▶ **PROVIDED RECORDS**:
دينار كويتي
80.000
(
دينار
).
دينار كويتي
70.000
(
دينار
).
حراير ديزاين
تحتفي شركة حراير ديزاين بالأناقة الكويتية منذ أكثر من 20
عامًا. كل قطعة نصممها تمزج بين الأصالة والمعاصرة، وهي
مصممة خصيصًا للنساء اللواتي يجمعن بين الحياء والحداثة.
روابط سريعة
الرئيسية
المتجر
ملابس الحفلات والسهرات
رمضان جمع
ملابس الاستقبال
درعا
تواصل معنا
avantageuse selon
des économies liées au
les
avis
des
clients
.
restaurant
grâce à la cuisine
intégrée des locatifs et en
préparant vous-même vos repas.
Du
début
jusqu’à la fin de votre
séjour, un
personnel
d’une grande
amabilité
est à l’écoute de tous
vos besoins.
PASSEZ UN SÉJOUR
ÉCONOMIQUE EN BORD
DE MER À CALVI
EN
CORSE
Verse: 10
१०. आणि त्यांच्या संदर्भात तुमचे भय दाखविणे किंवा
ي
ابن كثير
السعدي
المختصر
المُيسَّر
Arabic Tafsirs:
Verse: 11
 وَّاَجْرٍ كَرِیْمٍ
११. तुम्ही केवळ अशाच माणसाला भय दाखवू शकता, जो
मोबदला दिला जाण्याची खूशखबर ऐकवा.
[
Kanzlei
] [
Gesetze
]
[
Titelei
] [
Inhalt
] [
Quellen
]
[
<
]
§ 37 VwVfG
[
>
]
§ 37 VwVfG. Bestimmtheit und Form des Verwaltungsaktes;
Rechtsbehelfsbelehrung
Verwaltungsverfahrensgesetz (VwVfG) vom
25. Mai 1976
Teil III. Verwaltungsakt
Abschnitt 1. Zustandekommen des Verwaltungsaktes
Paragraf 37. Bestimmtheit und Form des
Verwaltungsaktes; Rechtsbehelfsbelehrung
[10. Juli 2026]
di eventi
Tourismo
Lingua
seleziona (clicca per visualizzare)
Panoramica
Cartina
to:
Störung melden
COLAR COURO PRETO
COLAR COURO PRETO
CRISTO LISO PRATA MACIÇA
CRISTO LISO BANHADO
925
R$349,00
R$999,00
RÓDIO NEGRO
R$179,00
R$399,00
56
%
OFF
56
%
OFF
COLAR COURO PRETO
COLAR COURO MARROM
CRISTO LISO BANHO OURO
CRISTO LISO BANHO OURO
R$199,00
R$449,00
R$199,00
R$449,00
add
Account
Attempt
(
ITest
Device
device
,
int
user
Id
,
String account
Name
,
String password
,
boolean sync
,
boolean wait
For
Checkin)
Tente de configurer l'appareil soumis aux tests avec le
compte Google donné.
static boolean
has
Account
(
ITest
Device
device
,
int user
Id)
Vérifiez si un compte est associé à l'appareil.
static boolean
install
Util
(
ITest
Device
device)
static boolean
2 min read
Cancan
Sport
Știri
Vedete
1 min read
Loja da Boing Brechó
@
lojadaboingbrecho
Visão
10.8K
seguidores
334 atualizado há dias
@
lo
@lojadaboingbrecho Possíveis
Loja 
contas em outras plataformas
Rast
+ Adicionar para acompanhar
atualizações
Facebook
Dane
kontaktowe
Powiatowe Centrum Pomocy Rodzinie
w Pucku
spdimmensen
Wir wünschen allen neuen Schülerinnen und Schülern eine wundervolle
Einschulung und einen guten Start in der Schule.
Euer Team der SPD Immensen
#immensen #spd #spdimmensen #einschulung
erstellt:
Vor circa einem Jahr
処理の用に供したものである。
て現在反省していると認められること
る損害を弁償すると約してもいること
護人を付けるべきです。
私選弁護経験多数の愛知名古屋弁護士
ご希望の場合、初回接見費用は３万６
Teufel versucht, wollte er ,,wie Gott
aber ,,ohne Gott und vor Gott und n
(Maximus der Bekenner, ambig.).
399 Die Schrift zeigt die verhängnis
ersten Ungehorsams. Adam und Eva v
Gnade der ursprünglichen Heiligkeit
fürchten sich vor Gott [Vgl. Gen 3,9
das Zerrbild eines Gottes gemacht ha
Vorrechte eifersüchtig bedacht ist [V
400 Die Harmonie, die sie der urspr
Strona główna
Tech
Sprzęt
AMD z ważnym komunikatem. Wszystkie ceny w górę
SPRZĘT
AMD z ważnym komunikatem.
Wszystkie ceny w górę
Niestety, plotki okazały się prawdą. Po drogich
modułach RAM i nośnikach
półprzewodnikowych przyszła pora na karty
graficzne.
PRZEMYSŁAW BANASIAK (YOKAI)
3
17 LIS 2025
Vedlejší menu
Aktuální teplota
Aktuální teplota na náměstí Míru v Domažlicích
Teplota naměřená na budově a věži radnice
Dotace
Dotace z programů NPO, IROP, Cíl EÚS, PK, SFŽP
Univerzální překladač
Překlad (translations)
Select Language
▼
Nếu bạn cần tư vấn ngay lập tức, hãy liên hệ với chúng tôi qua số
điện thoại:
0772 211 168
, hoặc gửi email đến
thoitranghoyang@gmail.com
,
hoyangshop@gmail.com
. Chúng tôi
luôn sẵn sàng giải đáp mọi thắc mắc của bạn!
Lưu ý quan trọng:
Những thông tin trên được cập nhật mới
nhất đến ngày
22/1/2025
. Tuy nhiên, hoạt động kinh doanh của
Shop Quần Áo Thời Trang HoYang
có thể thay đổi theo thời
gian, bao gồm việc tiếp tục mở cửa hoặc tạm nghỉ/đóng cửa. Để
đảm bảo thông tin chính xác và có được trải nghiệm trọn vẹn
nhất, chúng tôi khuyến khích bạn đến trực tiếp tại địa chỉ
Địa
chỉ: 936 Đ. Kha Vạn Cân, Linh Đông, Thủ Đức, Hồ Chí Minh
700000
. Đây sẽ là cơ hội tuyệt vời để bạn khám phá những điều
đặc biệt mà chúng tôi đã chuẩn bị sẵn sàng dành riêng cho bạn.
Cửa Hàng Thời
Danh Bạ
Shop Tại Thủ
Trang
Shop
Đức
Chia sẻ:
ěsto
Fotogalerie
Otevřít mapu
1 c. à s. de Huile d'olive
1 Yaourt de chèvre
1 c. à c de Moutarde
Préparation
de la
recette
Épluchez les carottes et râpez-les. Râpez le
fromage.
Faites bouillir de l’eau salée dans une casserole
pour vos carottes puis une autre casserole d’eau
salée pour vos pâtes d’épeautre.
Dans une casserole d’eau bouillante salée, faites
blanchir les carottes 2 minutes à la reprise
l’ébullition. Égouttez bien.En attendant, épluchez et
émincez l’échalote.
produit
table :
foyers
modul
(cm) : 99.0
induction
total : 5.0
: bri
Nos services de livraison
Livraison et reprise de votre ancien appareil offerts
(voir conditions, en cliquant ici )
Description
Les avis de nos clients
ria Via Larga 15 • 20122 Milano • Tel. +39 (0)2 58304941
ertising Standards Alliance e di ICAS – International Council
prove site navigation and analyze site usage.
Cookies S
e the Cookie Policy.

▶ **WORK TASK**:
Would you copy every line of the material exactly?

▶ **ANSWER BELOW**:
دينار كويتي
80.000
(
دينار
).
دينار كويتي
70.000
(
دينار
).
حراير ديزاين
تحتفي شركة حراير ديزاين بالأناقة الكويتية منذ أكثر من 20
عامًا. كل قطعة نصممها تمزج بين الأصالة والمعاصرة، وهي
مصممة خصيصًا للنساء اللواتي يجمعن بين الحياء والحداثة.
روابط سريعة
الرئيسية
المتجر
ملابس الحفلات والسهرات
رمضان جمع
ملابس الاستقبال
درعا
تواصل معنا
avantageuse selon
des économies liées au
les
avis
des
clients
.
restaurant
grâce à la cuisine
intégrée des locatifs et en
préparant vous-même vos repas.
Du
début
jusqu’à la fin de votre
séjour, un
personnel
d’une grande
amabilité
est à l’écoute de tous
vos besoins.
PASSEZ UN SÉJOUR
ÉCONOMIQUE EN BORD
DE MER À CALVI
EN
CORSE
Verse: 10
१०. आणि त्यांच्या संदर्भात तुमचे भय दाखविणे किंवा
ي
ابن كثير
السعدي
المختصر
المُيسَّر
Arabic Tafsirs:
Verse: 11
 وَّاَجْرٍ كَرِیْمٍ
११. तुम्ही केवळ अशाच माणसाला भय दाखवू शकता, जो
मोबदला दिला जाण्याची खूशखबर ऐकवा.
[
Kanzlei
] [
Gesetze
]
[
Titelei
] [
Inhalt
] [
Quellen
]
[
<
]
§ 37 VwVfG
[
>
]
§ 37 VwVfG. Bestimmtheit und Form des Verwaltungsaktes;
Rechtsbehelfsbelehrung
Verwaltungsverfahrensgesetz (VwVfG) vom
25. Mai 1976
Teil III. Verwaltungsakt
Abschnitt 1. Zustandekommen des Verwaltungsaktes
Paragraf 37. Bestimmtheit und Form des
Verwaltungsaktes; Rechtsbehelfsbelehrung
[10. Juli 2026]
di eventi
Tourismo
Lingua
seleziona (clicca per visualizzare)
Panoramica
Cartina
to:
Störung melden
COLAR COURO PRETO
COLAR COURO PRETO
CRISTO LISO PRATA MACIÇA
CRISTO LISO BANHADO
925
R$349,00
R$999,00
RÓDIO NEGRO
R$179,00
R$399,00
56
%
OFF
56
%
OFF
COLAR COURO PRETO
COLAR COURO MARROM
CRISTO LISO BANHO OURO
CRISTO LISO BANHO OURO
R$199,00
R$449,00
R$199,00
R$449,00
add
Account
Attempt
(
ITest
Device
device
,
int
user
Id
,
String account
Name
,
String password
,
boolean sync
,
boolean wait
For
Checkin)
Tente de configurer l'appareil soumis aux tests avec le
compte Google donné.
static boolean
has
Account
(
ITest
Device
device
,
int user
Id)
Vérifiez si un compte est associé à l'appareil.
static boolean
install
Util
(
ITest
Device
device)
static boolean
2 min read
Cancan
Sport
Știri
Vedete
1 min read
Loja da Boing Brechó
@
lojadaboingbrecho
Visão
10.8K
seguidores
334 atualizado há dias
@
lo
@lojadaboingbrecho Possíveis
Loja 
contas em outras plataformas
Rast
+ Adicionar para acompanhar
atualizações
Facebook
Dane
kontaktowe
Powiatowe Centrum Pomocy Rodzinie
w Pucku
spdimmensen
Wir wünschen allen neuen Schülerinnen und Schülern eine wundervolle
Einschulung und einen guten Start in der Schule.
Euer Team der SPD Immensen
#immensen #spd #spdimmensen #einschulung
erstellt:
Vor circa einem Jahr
処理の用に供したものである。
て現在反省していると認められること
る損害を弁償すると約してもいること
護人を付けるべきです。
私選弁護経験多数の愛知名古屋弁護士
ご希望の場合、初回接見費用は３万６
Teufel versucht, wollte er ,,wie Gott
aber ,,ohne Gott und vor Gott und n
(Maximus der Bekenner, ambig.).
399 Die Schrift zeigt die verhängnis
ersten Ungehorsams. Adam und Eva v
Gnade der ursprünglichen Heiligkeit
fürchten sich vor Gott [Vgl. Gen 3,9
das Zerrbild eines Gottes gemacht ha
Vorrechte eifersüchtig bedacht ist [V
400 Die Harmonie, die sie der urspr
Strona główna
Tech
Sprzęt
AMD z ważnym komunikatem. Wszystkie ceny w górę
SPRZĘT
AMD z ważnym komunikatem.
Wszystkie ceny w górę
Niestety, plotki okazały się prawdą. Po drogich
modułach RAM i nośnikach
półprzewodnikowych przyszła pora na karty
graficzne.
PRZEMYSŁAW BANASIAK (YOKAI)
3
17 LIS 2025
Vedlejší menu
Aktuální teplota
Aktuální teplota na náměstí Míru v Domažlicích
Teplota naměřená na budově a věži radnice
Dotace
Dotace z programů NPO, IROP, Cíl EÚS, PK, SFŽP
Univerzální překladač
Překlad (translations)
Select Language
▼
Nếu bạn cần tư vấn ngay lập tức, hãy liên hệ với chúng tôi qua số
điện thoại:
0772 211 168
, hoặc gửi email đến
thoitranghoyang@gmail.com
,
hoyangshop@gmail.com
. Chúng tôi
luôn sẵn sàng giải đáp mọi thắc mắc của bạn!
Lưu ý quan trọng:
Những thông tin trên được cập nhật mới
nhất đến ngày
22/1/2025
. Tuy nhiên, hoạt động kinh doanh của
Shop Quần Áo Thời Trang HoYang
có thể thay đổi theo thời
gian, bao gồm việc tiếp tục mở cửa hoặc tạm nghỉ/đóng cửa. Để
đảm bảo thông tin chính xác và có được trải nghiệm trọn vẹn
nhất, chúng tôi khuyến khích bạn đến trực tiếp tại địa chỉ
Địa
chỉ: 936 Đ. Kha Vạn Cân, Linh Đông, Thủ Đức, Hồ Chí Minh
700000
. Đây sẽ là cơ hội tuyệt vời để bạn khám phá những điều
đặc biệt mà chúng tôi đã chuẩn bị sẵn sàng dành riêng cho bạn.
Cửa Hàng Thời
Danh Bạ
Shop Tại Thủ
Trang
Shop
Đức
Chia sẻ:
ěsto
Fotogalerie
Otevřít mapu
1 c. à s. de Huile d'olive
1 Yaourt de chèvre
1 c. à c de Moutarde
Préparation
de la
recette
Épluchez les carottes et râpez-les. Râpez le
fromage.
Faites bouillir de l’eau salée dans une casserole
pour vos carottes puis une autre casserole d’eau
salée pour vos pâtes d’épeautre.
Dans une casserole d’eau bouillante salée, faites
blanchir les carottes 2 minutes à la reprise
l’ébullition. Égouttez bien.En attendant, épluchez et
émincez l’échalote.
produit
table :
foyers
modul
(cm) : 99.0
induction
total : 5.0
: bri
Nos services de livraison
Livraison et reprise de votre ancien appareil offerts
(voir conditions, en cliquant ici )
Description
Les avis de nos clients
ria Via Larga 15 • 20122 Milano • Tel. +39 (0)2 58304941
ertising Standards Alliance e di ICAS – International Council
prove site navigation and analyze site usage.
Cookies S
e the Cookie Policy.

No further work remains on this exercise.